Summer Financial Assistance: Helping Illinois Students Attend Summer School by Awarding Financial Aid - (8/01, PDF format, 171KB)
Survey data suggest students take classes in the summer in order to complete a program of study and graduate on time, or because of a schedule conflict in the traditional academic year, and do not use summer enrollment periods primarily to retake course work. Survey data indicate the availability of student financial aid is an important or deciding factor for students making a summer enrollment decision. Summer aid may be a method by which the state can support efforts to keep working students enrolled and increase degree completion.
Initiative to Aid Illinois Adult Learners - (8/01, PDF format, 372KB)
About 36 percent of Illinois college students are "adult learners," meaning students over 24 years of age. Many of these students work full-time and attend college part-time, a substantial number are low-income, and some are supporting families. A pilot program was designed and implemented by ISAC to provide data to evaluate the efficacy of extending MAP grant eligibility to these students. An analysis of the statistical and survey data generated by the pilot indicates that students enrolling for fewer than six hours per semester have socio-economic characteristics and financial need that are very similar to those students who enroll for more hours.
Trends in the Monetary Award Program FY1991 to FY2000 - (6/01, PDF format, 648KB)
The Monetary Award Program (MAP) helps remove financial barriers preventing Illinois residents from pursuing higher education by providing tuition and fee assistance at Illinois institutions for Illinois undergraduate residents who are financially needy. Over the ten-year period examined in this report, MAP appropriations have increased substantially but the need for MAP has increased even more.
A Review of ISAC's Service Recognition Programs - (5/01, PDF format, 247KB)
The Illinois Student Assistance Commission (ISAC) provides financial aid to veterans and members of the Illinois National Guard, as well as the dependents of police, fire, or correctional officers killed or disabled in the line of duty, through its nonneed-based service recognition programs. Available data indicate most recipients of aid under these programs are enrolled full time at the undergraduate level and are completing undergraduate course work. The programs help the Illinois National Guard with recruitment efforts, assist veterans accessing training needed to reenter the civilian economy, and commemorate the service of police, fire, and correctional officers by providing educational benefits to their dependents.
Planning for Education Beyond High School, A Survey of Illinois Parents of Sixth Graders - (7/00, PDF format, 440KB)
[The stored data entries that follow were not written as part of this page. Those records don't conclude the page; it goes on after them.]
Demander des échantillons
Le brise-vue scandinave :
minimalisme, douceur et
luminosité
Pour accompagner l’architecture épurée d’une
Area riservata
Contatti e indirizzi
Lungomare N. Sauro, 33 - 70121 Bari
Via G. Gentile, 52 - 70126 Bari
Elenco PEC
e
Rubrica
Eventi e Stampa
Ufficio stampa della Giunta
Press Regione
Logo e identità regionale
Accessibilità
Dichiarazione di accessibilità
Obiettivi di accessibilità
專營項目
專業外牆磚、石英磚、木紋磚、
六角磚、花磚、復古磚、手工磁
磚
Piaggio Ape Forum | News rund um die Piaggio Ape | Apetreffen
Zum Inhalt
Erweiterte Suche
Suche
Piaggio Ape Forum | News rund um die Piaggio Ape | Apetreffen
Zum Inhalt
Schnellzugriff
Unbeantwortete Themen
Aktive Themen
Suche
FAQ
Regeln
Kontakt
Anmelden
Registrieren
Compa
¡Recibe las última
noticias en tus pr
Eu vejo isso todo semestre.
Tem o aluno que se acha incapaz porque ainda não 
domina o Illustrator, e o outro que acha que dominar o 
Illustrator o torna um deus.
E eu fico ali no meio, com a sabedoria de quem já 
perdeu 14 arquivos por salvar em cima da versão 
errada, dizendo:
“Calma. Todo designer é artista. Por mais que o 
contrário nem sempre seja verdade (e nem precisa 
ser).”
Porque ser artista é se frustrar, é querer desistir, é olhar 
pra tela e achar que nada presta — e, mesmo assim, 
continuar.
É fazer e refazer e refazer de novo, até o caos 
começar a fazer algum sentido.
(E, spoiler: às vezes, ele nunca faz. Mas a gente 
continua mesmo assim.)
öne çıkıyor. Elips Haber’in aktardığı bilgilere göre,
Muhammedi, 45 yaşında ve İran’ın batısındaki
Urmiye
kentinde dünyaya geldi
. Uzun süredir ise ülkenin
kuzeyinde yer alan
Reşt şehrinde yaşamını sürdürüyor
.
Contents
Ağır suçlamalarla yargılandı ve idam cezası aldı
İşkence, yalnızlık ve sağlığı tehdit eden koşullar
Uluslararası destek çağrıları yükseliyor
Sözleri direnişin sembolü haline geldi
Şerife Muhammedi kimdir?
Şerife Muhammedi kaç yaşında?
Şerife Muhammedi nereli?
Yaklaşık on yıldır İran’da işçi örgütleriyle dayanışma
In 1986, the Illinois Student Assistance Commission (ISAC) completed one of the first studies in the nation which identified that parents of eighth grade students lacked college planning information and had little knowledge of college costs. In an effort to update the 1986 study and assess the impact of outreach activities since the original survey, ISAC again surveyed Illinois parents. Because of national research suggesting the need to focus on parents of even younger students, this study surveyed the parents of sixth grade students, rather than eighth grade students. Findings from this current study reveal that Illinois parents still lack college-planning information; over half of them still have no idea how much it will cost their child to attend college; and they still don't know how they will pay for their child's college education.